Pressemitteilung | DSLV Bundesverband Spedition und Logistik e.V.

DSLV-Forum auf der transport logistic 2017 / Digitalisierung: Logistikprozesse und Rechtsrahmen unter neuen Bedingungen

(Berlin) - Die rasante Digitalisierung der Wirtschaft wird weitere Effizienzpotenziale der Logistik heben und deshalb auch positive Effekte auf die Umweltbilanz des Verkehrs haben können. Hiervon zeigten sich Vertreter von Politik, Digitalwirtschaft und Spedition des vom Deutschen Speditions- und Logistikverband (DSLV) durchgeführten Forums "Zwischen Automatisierung und Klimaschutz - Was kann die Digitalisierung der Logistik wirklich leisten?" auf der transport logistic am 11. Mai 2017 in München überzeugt. Harald Ehren, Chefredakteur der Deutschen Verkehrszeitung (DVZ), moderierte die Podiumsdiskussion.

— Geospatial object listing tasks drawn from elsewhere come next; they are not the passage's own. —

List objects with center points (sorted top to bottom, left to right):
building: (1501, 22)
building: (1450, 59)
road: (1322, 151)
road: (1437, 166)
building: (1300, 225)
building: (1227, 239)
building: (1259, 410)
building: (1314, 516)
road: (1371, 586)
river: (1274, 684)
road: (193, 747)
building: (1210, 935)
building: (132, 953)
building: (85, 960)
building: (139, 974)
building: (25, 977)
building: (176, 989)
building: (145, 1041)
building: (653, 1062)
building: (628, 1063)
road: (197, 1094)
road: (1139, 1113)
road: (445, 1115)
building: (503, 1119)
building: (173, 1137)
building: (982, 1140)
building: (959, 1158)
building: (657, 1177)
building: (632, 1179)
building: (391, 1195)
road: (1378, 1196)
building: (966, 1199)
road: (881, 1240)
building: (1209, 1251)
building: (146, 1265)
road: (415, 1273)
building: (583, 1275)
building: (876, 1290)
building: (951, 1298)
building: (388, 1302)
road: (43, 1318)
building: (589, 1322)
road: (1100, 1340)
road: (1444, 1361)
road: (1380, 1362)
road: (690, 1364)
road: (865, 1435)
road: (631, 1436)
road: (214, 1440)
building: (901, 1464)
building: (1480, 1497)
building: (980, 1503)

Dieter Janecek, wirtschaftspolitischer Sprecher der Fraktion Bündnis 90/Die Grünen im Deutschen Bundestag, unterstrich die Leistungen der Logistik, deren Bündelungsfunktion auch die notwendigen Klimaschutzanstrengungen unterstützen kann. Das Wachstum des Verkehrs erfordere aber zusätzliche Anstrengungen, die durch digitale Lösungen und eine Ausweitung der Elektromobilität verstärkt werden müssen. Janecek hob hervor, dass auch kleinere Unternehmen im Wettbewerb profitieren können, weil die Digitalisierung Märkte und Prozesse transparenter mache. Die Beschleunigung des Breitbandausbaus in Deutschland sei hierfür aber notwendige Voraussetzung. Janecek plädierte für einen deutschen Weg der Digitalisierung, die vor allem auch ökologische Effizienzmaßstäbe anlegen müsse.

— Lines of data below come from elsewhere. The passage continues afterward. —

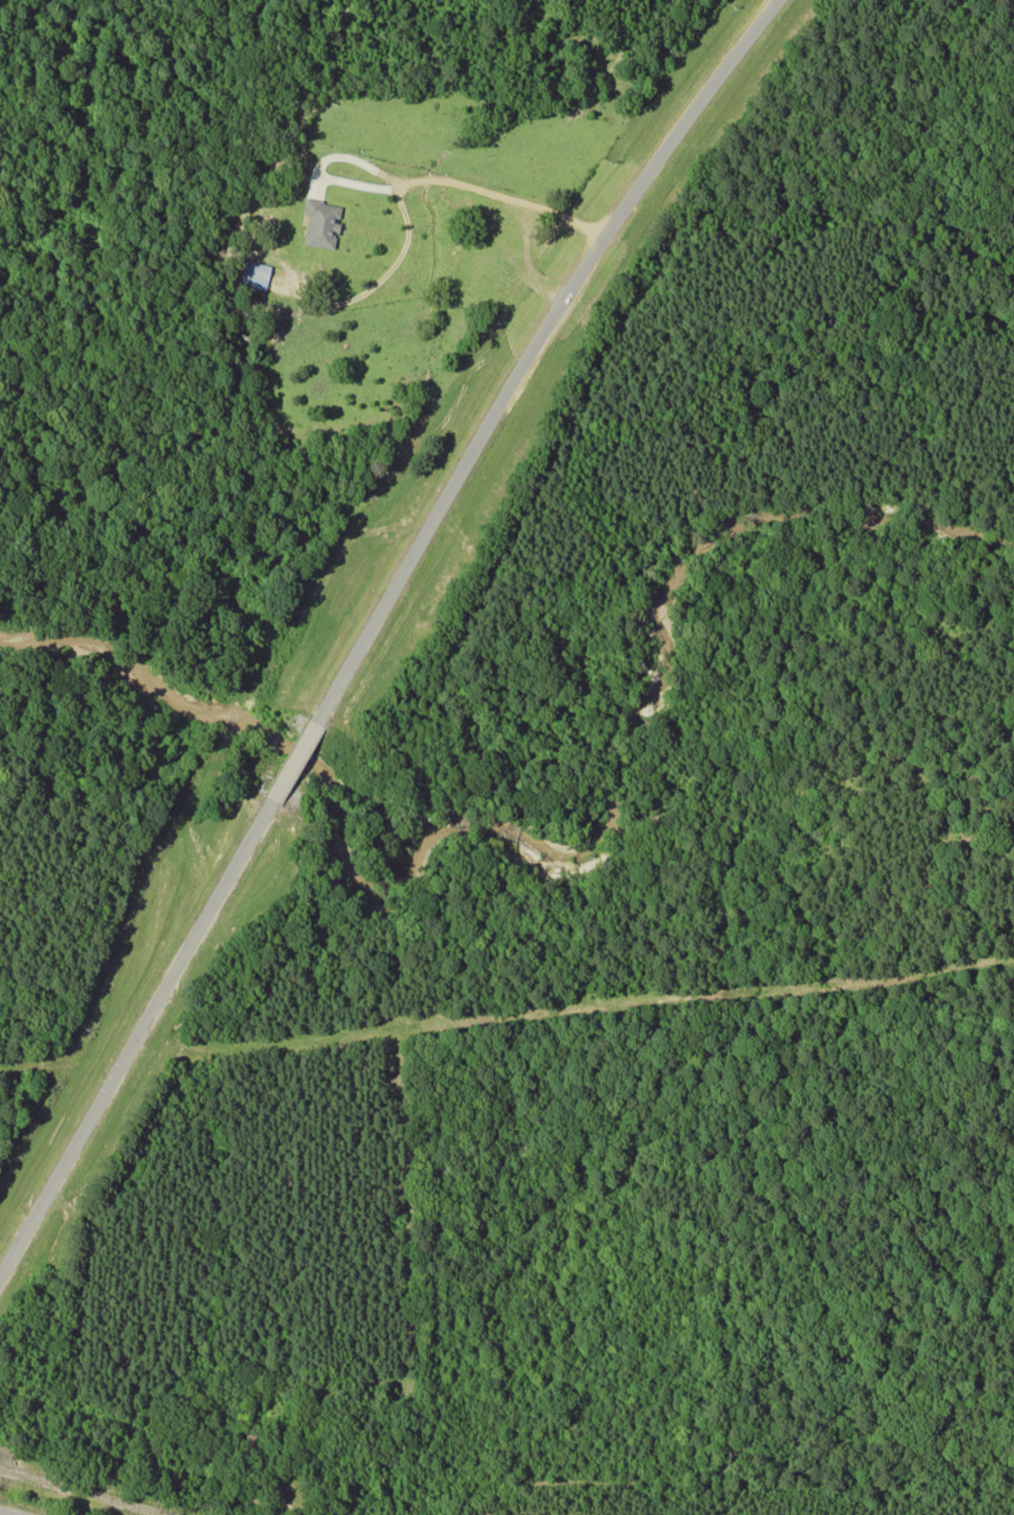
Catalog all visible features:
building: (318, 222)
building: (254, 274)
road: (533, 350)
road: (297, 760)
road: (137, 1038)
railway: (83, 1492)
road: (10, 1512)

Als Treiber einer Logistik 4.0 wurde nicht nur die Nachfrageseite, also das weitere Bemühen der Branche selbst um mehr Effizienz identifiziert. Der wachsende gesellschaftliche Wunsch nach universeller Verfügbarkeit von Waren an jedem Ort zu jedem Zeitpunkt verstärkt nach Auffassung aller Diskutanten ebenso den Digitalisierungsdruck wie die Eigendynamik der Start-Up-Szene, die mit von der Logistikbranche abweichenden Unternehmenskulturen und teilweise unabhängig von wirtschaftlichem Erfolg auch die analoge Speditionswelt transformieren will. Digitale und konventionelle Geschäftsmodelle haben oft unterschiedliche Zielsetzungen und Finanzressourcen. Im Gegensatz zu Start-Ups müssen Logistikdienstleister ihr bestehendes Gesamtgeschäft bei deutlich geringeren Gewinnerwartungen organisch optimieren und erweitern.

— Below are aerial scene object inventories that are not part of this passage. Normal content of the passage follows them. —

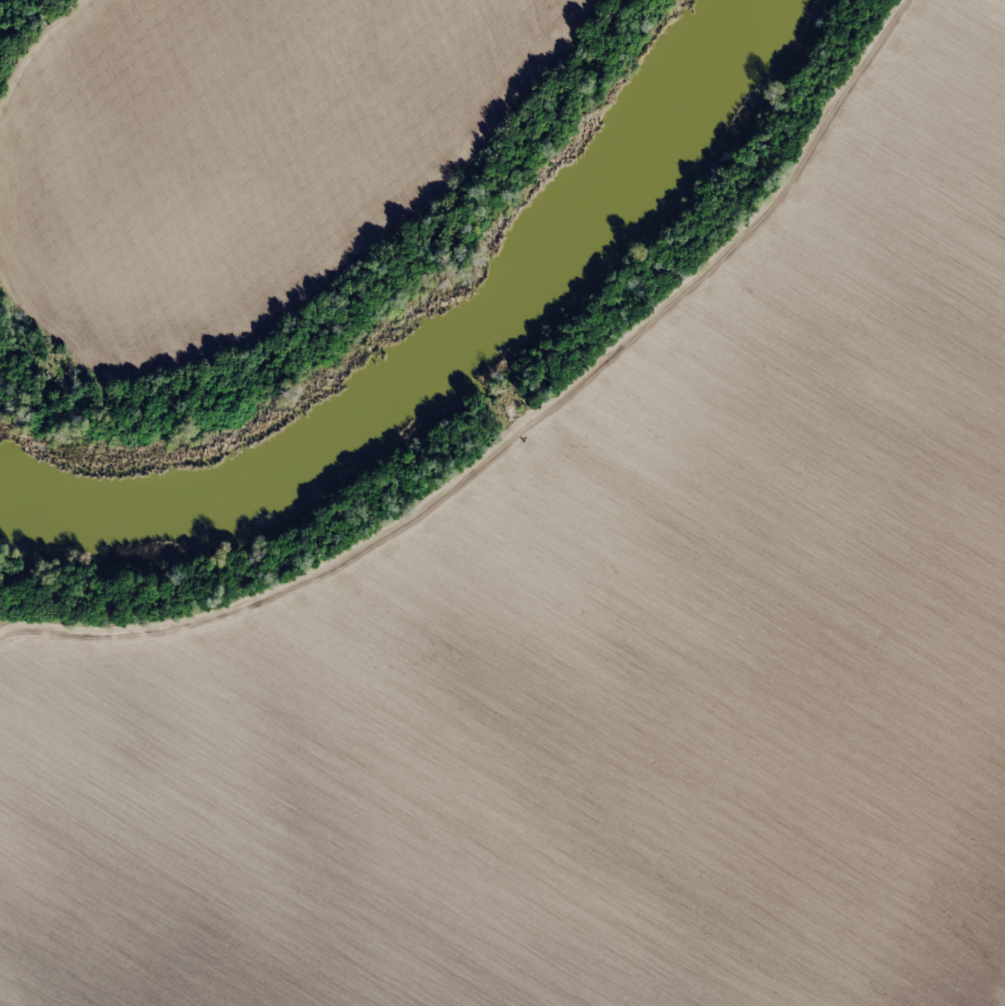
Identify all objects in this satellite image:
road: (885, 26)
river: (434, 352)

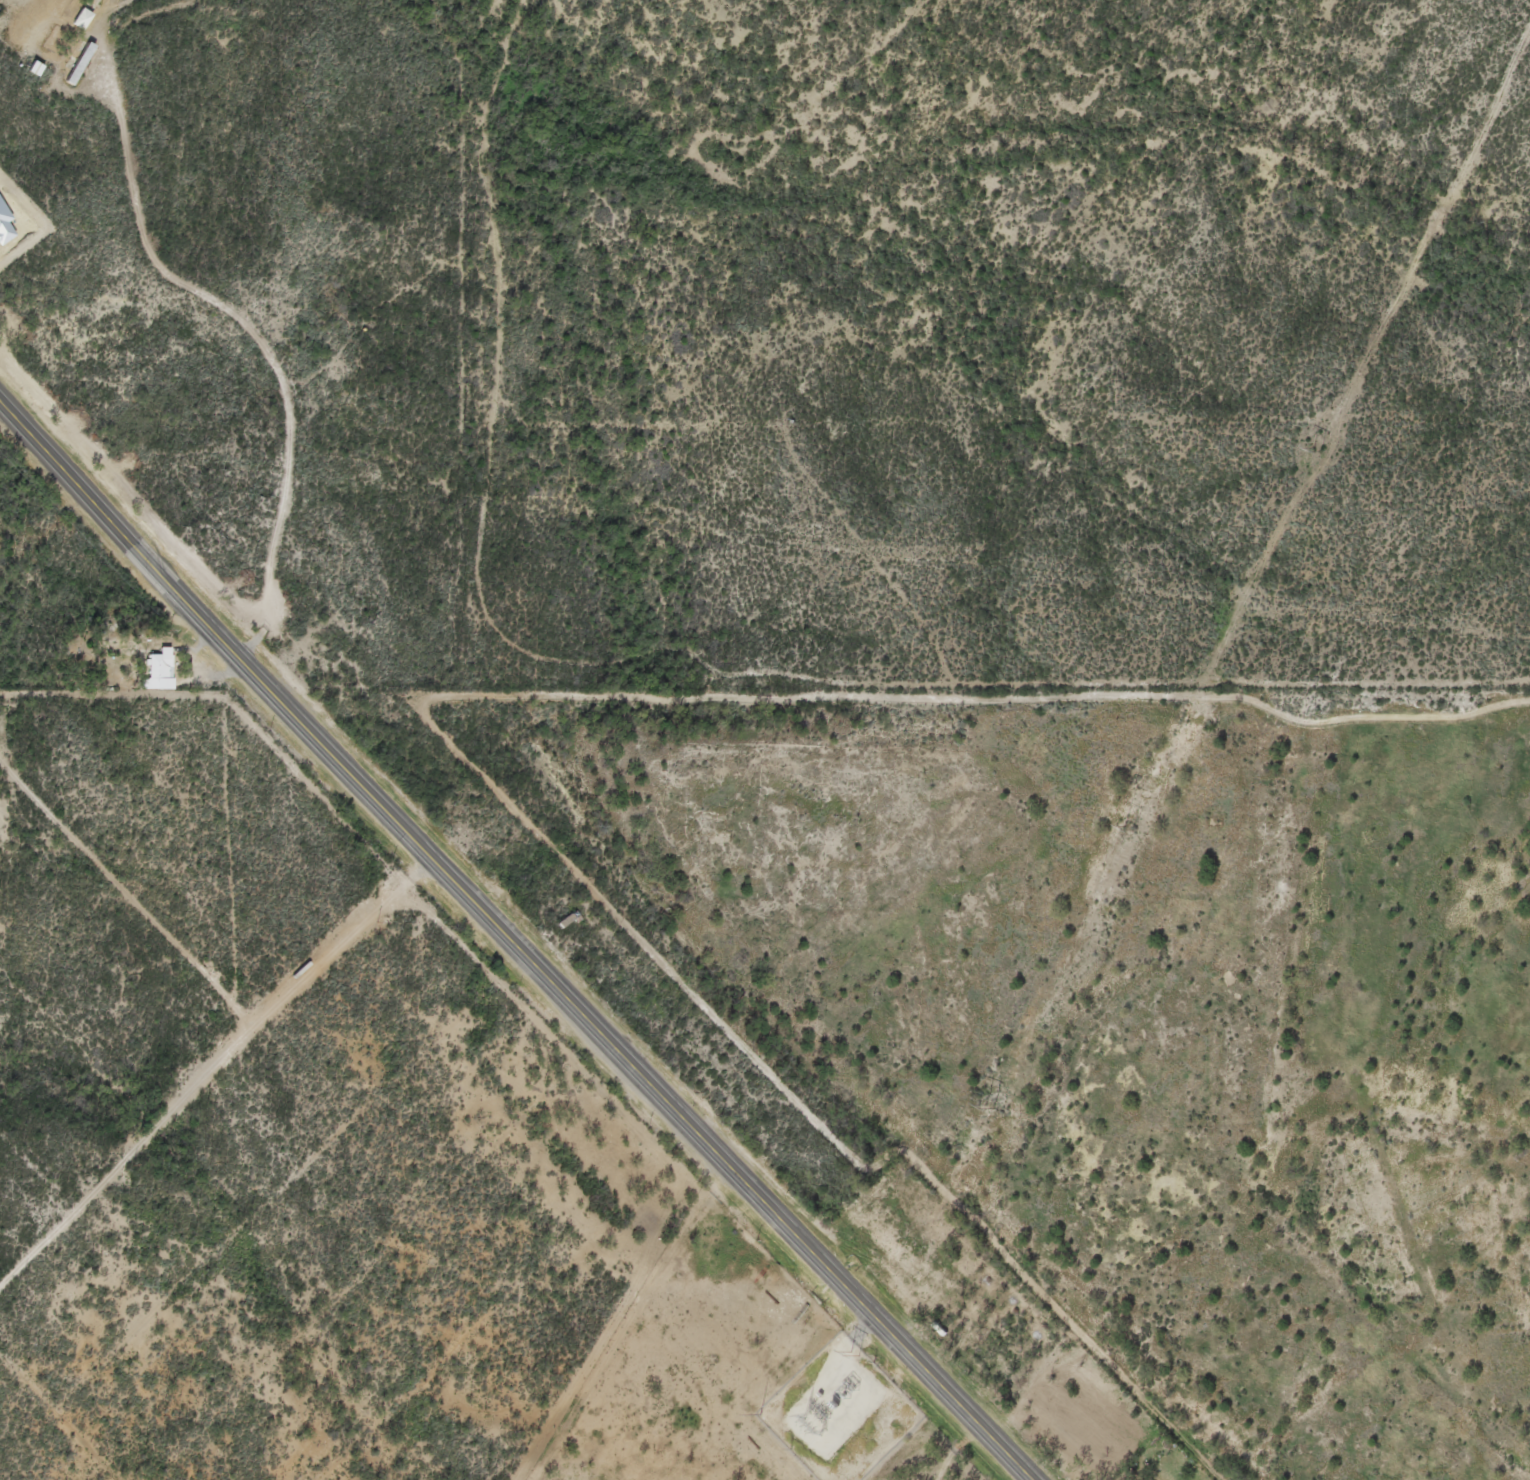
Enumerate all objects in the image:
building: (76, 21)
building: (74, 66)
building: (30, 71)
road: (246, 333)
power tower: (1318, 450)
building: (154, 671)
power tower: (1128, 829)
building: (570, 918)
road: (512, 943)
power tower: (994, 1107)
road: (233, 1233)
power tower: (854, 1354)
road: (152, 1359)
power substation: (840, 1412)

Max-Alexander Borrek, Principal im Beratungshaus Oliver Wyman, machte demgegenüber deutlich, dass sich die Start-Up-Kultur bereits gewandelt habe. Heute müssten diese Unternehmen schnell profitabel sein, da Investoren immer weniger lange Verlustphasen akzeptieren. Im Trend stünden machine learning und robotics mit klaren und deutlichen Kundennutzen und raschen Erfolgen. Es seien aus seiner Sicht weniger "Blockbuster Gründungen" wie Amazon und Google zu erwarten, die allein im B2C-Bereich schnell wachsen konnten. Neugründungen gebe es jetzt nur allein im B2B-Bereich mit deutlich längeren Amortisationsphasen und einer für die Öffentlichkeit geringeren Wahrnehmung.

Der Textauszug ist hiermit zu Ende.